Beyond this imagery, it is useful to note that much of the text of this recitative is an elaboration of Mary’s Magnificat. Note the connections between this text and the Biblical one from Luke 1:
|Cantata 147||Luke 1|
|Until the arm of the Lord thrusts them from their throne; yet this arm, t hough the globe may quake before it…||He hath showed strength with his arm|
|Stubbornness can blind the mighty until the arm of the Lord thrusts them from their throne||He hath put down the mighty from their seats|
|Exalts the lowly whom he redeems||And hath exalted the humble and meek|
The next movement (no. 5), a soprano aria, sets perhaps the most famous message of Advent: prepare the way of the Lord. The moderate-tempo walking bass line gives a strong sense of movement, perhaps of Christ walking on his path of life. The movement can be viewed as a trio sonata, with two independent melody parts in the solo violin and solo soprano. The two melody lines are simultaneously both complimentary and completely independent of each other, more even than one would normally see in a trio sonata. Is this Christ and mankind walking together?
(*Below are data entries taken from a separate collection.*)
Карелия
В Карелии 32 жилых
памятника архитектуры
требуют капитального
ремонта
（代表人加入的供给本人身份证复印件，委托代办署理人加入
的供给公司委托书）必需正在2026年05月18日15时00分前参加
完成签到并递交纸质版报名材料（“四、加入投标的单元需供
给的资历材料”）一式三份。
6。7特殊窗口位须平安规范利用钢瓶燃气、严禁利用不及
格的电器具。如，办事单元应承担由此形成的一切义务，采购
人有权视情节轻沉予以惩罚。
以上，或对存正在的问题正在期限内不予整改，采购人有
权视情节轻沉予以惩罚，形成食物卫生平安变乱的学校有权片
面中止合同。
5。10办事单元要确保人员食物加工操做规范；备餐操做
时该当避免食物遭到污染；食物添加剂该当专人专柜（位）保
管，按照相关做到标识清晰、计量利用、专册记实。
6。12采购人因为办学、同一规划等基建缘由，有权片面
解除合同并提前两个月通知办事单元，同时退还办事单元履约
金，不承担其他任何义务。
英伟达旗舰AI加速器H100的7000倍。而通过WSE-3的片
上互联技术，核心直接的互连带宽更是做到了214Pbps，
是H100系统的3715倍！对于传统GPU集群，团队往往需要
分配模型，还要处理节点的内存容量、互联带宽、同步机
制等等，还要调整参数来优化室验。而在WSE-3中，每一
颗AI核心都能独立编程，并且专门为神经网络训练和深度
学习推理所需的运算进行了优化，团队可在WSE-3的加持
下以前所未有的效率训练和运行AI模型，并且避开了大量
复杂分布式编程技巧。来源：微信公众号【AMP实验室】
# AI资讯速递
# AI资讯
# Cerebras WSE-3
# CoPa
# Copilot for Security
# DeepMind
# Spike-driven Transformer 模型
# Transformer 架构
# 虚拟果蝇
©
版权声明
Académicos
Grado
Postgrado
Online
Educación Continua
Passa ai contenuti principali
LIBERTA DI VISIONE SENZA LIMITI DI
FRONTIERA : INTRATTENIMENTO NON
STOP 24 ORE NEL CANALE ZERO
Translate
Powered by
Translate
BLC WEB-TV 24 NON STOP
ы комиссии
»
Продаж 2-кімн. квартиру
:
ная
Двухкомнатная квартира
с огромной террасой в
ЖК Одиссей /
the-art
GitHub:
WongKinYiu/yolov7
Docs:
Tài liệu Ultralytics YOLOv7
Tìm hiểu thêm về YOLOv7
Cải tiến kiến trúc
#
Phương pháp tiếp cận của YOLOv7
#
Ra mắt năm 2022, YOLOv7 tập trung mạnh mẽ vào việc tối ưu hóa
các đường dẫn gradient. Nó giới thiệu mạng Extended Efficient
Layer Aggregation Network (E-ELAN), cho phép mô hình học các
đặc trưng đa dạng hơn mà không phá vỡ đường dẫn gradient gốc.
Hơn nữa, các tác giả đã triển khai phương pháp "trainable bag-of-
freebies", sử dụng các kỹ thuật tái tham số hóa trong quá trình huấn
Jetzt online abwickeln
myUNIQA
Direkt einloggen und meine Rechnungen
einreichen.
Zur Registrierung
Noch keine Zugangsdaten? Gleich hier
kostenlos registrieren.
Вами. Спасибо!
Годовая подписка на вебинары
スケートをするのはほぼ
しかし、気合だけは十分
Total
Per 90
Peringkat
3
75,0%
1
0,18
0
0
The first part of the cantata ends with one of two similar chorale settings (the other comes at the end of Part II of the cantata). Bach produces one of his most famous creations here by drawing on sources not originally his. The text is a verse of Martin Jahn’s hymn “Jesu, meiner Seelen Wonne” (1661), using a melody by Johann Schop (which set a completely different chorale text). This is the tune known in English-speaking lands as “Jesu, Joy of Man’s Desiring”. Listeners accustomed to hearing this weddings may be surprised at the effect in a quicker tempo, which Bach almost certainly intended. (He did not indicate tempo, but performance practice would dictate a quicker tempo.) It becomes dance-like, in the very least reflecting the joy of the text, which is clear. It is indeed not a sentimental one, which is how most modern performances generally come across:
Happy I am that I have Jesus;
O how firmly I shall hold him,
Then he may refresh my heart
When I am ill and grieving.
I have Jesus, who loves me
And entrusts himself to me;
Ah, thus I shall not leave Jesus,
Even if my heart should break
The second part begins with a declamatory aria for tenor with an active continuo line which continues the joy set forth in the previous chorale. The lively continuo part is the highlight here. Bach ensures that the bass line comes through by not over-ornamenting the tenor solo. Bach specifies violincello and violone on the continuo; organ is also indicated by the presence of figured bass notation. The violone was specified in only about 50 of Bach’s continuo parts. This is the lowest-sounding string in Bach’s ensemble, and originated in the viol family.
The accompanied recitative which follows extends Mary’s story by turning to her visit to her cousin, Elizabeth. Elizabeth greets her younger cousin with the famous text “Hail, Mary, full of grace, the Lord is with you, blessed are you among women, and blessed is the fruit of your womb.” Elizabeth reveals that her own unborn child (who will be known as John the Baptist) leapt in her womb at Mary’s presence.
In the recitative, Elizabeth, John, and Mary are all mentioned by name, but the emphasis is on the wonder of the Lord’s work. Accompanying are two oboes da caccia, the tenor member of the oboe family. The two oboes almost always play in parallel thirds or sixths, tying them together – perhaps this is Elizabeth and John (who, as an unborn child, is completely dependent upon his mother, and moves where she does).
The cantata ends with a chorale setting which is musically identical to movement 6, though sets a different verse of the chorale text.